- [ACTIONS TO TAKE]
a) In the British Open report, rewrite the paragraph beginning "Casey got things going early" as a short list, keeping each hole and shot it mentions.
b) According to the British Open report, what score did Michael Campbell card in the first round?
c) Carry the British Open report forward from its final sentence, keeping the same news style.

- [SOURCE DOCUMENT]

Casey Levet Lead Bunched Leaderboard

By Sports NetworkJuly 15, 2004, 4:00 pm
TROON, Scotland -- England's Paul Casey shot a 5-under-par 66 Thursday to join Frenchman Thomas Levet in the lead after the first round of the 133rd British Open Championship at Royal Troon Golf Club.
 
Michael Campbell of New Zealand carded a 4-under 67 to finish alone in third place.
 
Tiger Woods looked to be on track in the opening round of a major for quite some time. The top player in the world, whose last major title came at the U.S. Open at Bethpage in 2002, ran home a long birdie putt at the second and rolled in a 4-footer for a birdie at the sixth to jump to minus-2.
 
The 28-year-old three-putted for a bogey at the seventh but countered with a birdie at the par-3 eighth. Woods found trouble on the back side, however, and missed the green at the 12th on his way to a bogey.
 
Woods dropped another shot at the 13th after he couldn't get up and down but got back into red figures with a birdie at the par-5 16th. He ended up with a 1-under 70, which ties him for 26th.
 
'I think it was positive the way I played today. That's the key,' said the champion in 2000 at St. Andrews. 'Granted, I shot a good number, but I think that's indicative of the shots I hit, and I hit a lot of good shots and controlled my ball really well today.'
 
Casey, who tied for sixth at the Masters, did more than a good job in improving upon his opening round score from last year's Open at Royal St. George's. An 85 on the first day last year meant Casey would be missing out on the weekend for the second year in a row. This time around, the 26-year-old is halfway to making the cut at the Open for the first time in his young career.
 
'Major championships are a big deal, and that's what everybody wants to win,' said Casey. 'You have to treat them the same as every other golf event and if you don't then 85s happen. You've got to want it a lot, but not push it over the edge and find a happy medium.'
 
Casey got things going early at the par-4 first and hit a wedge in to 10 feet for a quick birdie. He then knocked his third shot to 6 feet for a birdie at the par-5 fourth and hit his tee shot inside 6 feet for a birdie at the tricky par-3 eighth.
 
The Arizona State product hit a 7-iron over the back of the green en route to a bogey at the ninth, but responded well with birdies on each of his next two holes to reach 4 under.
 
Casey parred his next three holes before picking up a birdie at the par-5 16th. At the par-4 closing hole, Casey left an 8-iron within 16 feet of the hole and converted the birdie putt to enter the clubhouse in the lead under calm conditions on the seaside links at Troon.
 
'I'm not getting in my own way as I have done, especially last year,' said Casey, a three-time winner on the European Tour. 'This year it's been very good. I've been very relaxed and allowed myself to play good golf, and if I'm in that sort of frame of mind, as I was at the Masters, then anything is possible.'
 
Levet came into this week on a roll after winning the Scottish Open just to earn a spot in the field.

- [LISTING]
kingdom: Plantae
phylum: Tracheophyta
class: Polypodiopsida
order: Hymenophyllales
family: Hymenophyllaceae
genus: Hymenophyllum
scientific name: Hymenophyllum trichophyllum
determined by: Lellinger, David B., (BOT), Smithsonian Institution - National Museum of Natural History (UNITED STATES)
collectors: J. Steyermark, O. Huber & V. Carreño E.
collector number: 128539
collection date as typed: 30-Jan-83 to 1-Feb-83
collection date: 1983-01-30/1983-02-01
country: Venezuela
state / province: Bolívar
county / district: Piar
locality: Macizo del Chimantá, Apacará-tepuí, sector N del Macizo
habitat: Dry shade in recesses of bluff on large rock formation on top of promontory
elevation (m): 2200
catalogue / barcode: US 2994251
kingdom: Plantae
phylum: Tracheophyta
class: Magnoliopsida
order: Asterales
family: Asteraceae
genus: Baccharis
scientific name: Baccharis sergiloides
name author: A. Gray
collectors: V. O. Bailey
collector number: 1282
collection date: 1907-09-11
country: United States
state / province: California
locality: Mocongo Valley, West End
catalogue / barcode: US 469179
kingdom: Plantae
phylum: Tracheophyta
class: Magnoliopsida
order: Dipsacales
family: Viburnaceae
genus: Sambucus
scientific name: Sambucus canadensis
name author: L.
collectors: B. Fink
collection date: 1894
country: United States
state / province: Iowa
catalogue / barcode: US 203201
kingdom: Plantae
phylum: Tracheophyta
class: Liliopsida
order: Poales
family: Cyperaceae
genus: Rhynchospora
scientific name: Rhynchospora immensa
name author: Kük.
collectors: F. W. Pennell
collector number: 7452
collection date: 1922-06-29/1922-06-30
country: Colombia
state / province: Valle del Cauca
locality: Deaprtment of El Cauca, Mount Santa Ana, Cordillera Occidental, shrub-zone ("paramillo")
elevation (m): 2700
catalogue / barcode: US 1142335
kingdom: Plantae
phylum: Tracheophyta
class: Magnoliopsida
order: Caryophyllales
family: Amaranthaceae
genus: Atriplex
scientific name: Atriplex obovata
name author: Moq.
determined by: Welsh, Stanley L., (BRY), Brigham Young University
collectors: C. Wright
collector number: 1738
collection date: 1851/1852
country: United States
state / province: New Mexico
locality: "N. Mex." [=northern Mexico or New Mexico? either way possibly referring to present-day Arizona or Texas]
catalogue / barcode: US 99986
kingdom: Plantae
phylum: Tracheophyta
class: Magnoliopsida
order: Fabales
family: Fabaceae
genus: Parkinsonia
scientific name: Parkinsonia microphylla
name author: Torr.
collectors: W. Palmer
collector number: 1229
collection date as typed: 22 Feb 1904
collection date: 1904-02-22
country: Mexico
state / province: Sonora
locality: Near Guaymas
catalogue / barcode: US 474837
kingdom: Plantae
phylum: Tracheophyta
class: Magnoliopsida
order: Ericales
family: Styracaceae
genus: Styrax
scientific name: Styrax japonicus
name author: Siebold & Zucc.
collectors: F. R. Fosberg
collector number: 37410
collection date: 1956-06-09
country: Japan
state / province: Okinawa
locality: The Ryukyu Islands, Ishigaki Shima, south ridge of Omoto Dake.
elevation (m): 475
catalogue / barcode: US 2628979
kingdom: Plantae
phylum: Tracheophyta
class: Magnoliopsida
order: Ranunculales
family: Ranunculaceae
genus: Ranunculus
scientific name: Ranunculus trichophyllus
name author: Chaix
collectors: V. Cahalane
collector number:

- [EXPECTED RESPONSES]
a)
- Par-4 first: wedge to 10 feet for a birdie.
- Par-5 fourth: third shot to 6 feet for a birdie.
- Tricky par-3 eighth: tee shot inside 6 feet for a birdie.

b) A 4-under 67, which left him alone in third place.

c)
'When you win a tournament you get really lucky,' said Levet, who was not planning on competing this week. 'I just try to put everything on my side to be ready for this week and play good golf.'
 
On Thursday, Levet seemed to pick up right where he left off at Loch Lomond. He birdied two in a row starting at the par-5 fourth and ran home a long birdie putt at the par-4 seventh.
 
Levet made it two in a row with a birdie at the eighth, but gave that shot back with a bogey at the par-4 10th. Levet came right back, however, and placed his second shot inside 7 feet for a birdie at the 11th.
 
He coasted at even par over his next five holes before collecting a birdie at the par-3 17th. Levet then parred the last to join Casey atop the leaderboard.
 
Levet was on the verge of major glory two years ago at Muirfield when he lost out in a playoff battle to Ernie Els.
 
'Sometimes you feel like I was not too far from winning. But sometimes you learn from that, as well,' said Levet. 'It's the first time I was about to win something and there is nothing to be ashamed of. He won because he was the best.'
 
Campbell, who tied for third at the 1995 Open at St. Andrews, tallied a birdie at the fourth and added an eagle at the par-5 sixth. With the front nine yielding plenty of scoring, Campbell then birdied the ninth to make the turn at minus-4.
 
The 35-year-old bogeyed the 10th but moved back within a shot of the lead with a birdie at the par-4 15th.
 
'I was very, very comfortable out there today,' said Campbell, who was in contention last week at Loch Lomond. 'It was a good start to the tournament and I'm pretty happy about it.'
 
Vijay Singh posted a 3-under-par 68 to join amateur Stuart Wilson, K.J. Choi, Gary Evans, Carl Pettersson, Marten Olander, Kenneth Ferrie, Alastair Forsyth and Mathew Goggin in a tie for fifth.
 
Els had the shot of the tournament thus far at the difficult par-3 eighth. The South African holed a wedge for an ace to reach 3 under and added a birdie at the 11th to join a logjam at 4 under par.
 
While his challengers faltered over the difficult closing holes at Troon, Els got himself out of some hairy situations. He hit an errant drive at the 13th but was able to muscle his way out of the rough on his way to a par. Els then parred his next three holes before disaster struck at the 17th.
 
Els found a pot bunker off the tee at the par-3 and left his second shot in the sand. He knocked his third just off the front of the green and what had been a fine morning turned sour after Els two-putted for a double bogey.
 
'I didn't feel good after that,' said Els. 'I had a pretty nice round going there. But from such a highlight on eighth to such a low light on 17, it's amazing.'
 
Els played his second shot to 20 feet at the last and two-putted for par and a round of 69.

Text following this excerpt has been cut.